What the task asks>
Only a number is expected in reply: the count of lines below where the word "docker" occurs.

Data to process>
-=-=-
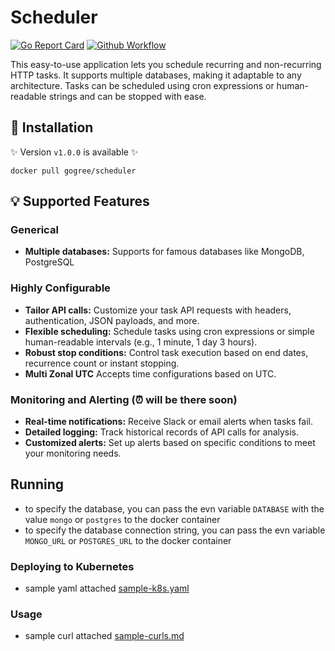 # Scheduler

[![Go Report Card](https://goreportcard.com/badge/github.com/maacarma/scheduler?v=1)](https://goreportcard.com/report/github.com/maacarma/scheduler) 
[![Github Workflow](https://github.com/maacarma/scheduler/actions/workflows/go.yaml/badge.svg)](https://github.com/maacarma/scheduler/actions/workflows/go.yaml/badge.svg)

This easy-to-use application lets you schedule recurring and non-recurring HTTP tasks. It supports multiple databases, making it adaptable to any architecture. Tasks can be scheduled using cron expressions or human-readable strings and can be stopped with ease.


## 🚀 Installation

✨ Version `v1.0.0` is available ✨

`docker pull gogree/scheduler`

## 💡 Supported Features

### Generical

* **Multiple databases:** Supports for famous databases like MongoDB, PostgreSQL 

### Highly Configurable

* **Tailor API calls:** Customize your task API requests with headers, authentication, JSON payloads, and more.
* **Flexible scheduling:** Schedule tasks using cron expressions or simple human-readable intervals (e.g., 1 minute, 1 day 3 hours).
* **Robust stop conditions:** Control task execution based on end dates, recurrence count or instant stopping.
* **Multi Zonal UTC** Accepts time configurations based on UTC.

### Monitoring and Alerting (⏰ will be there soon)

* **Real-time notifications:** Receive Slack or email alerts when tasks fail.
* **Detailed logging:** Track historical records of API calls for analysis.
* **Customized alerts:** Set up alerts based on specific conditions to meet your monitoring needs.


## Running 

* to specify the database, you can pass the evn variable `DATABASE` with the value `mongo` or `postgres` to the docker container
* to specify the database connection string, you can pass the evn variable `MONGO_URL` or `POSTGRES_URL` to the docker container

### Deploying to Kubernetes
* sample yaml attached [sample-k8s.yaml](https://github.com/maacarma/scheduler/examples/sample-k8s-deployment.yaml.yaml)

### Usage
* sample curl attached [sample-curls.md](https://github.com/maacarma/scheduler/examples/sample-curls.md)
-=-=-
Result for this task>
3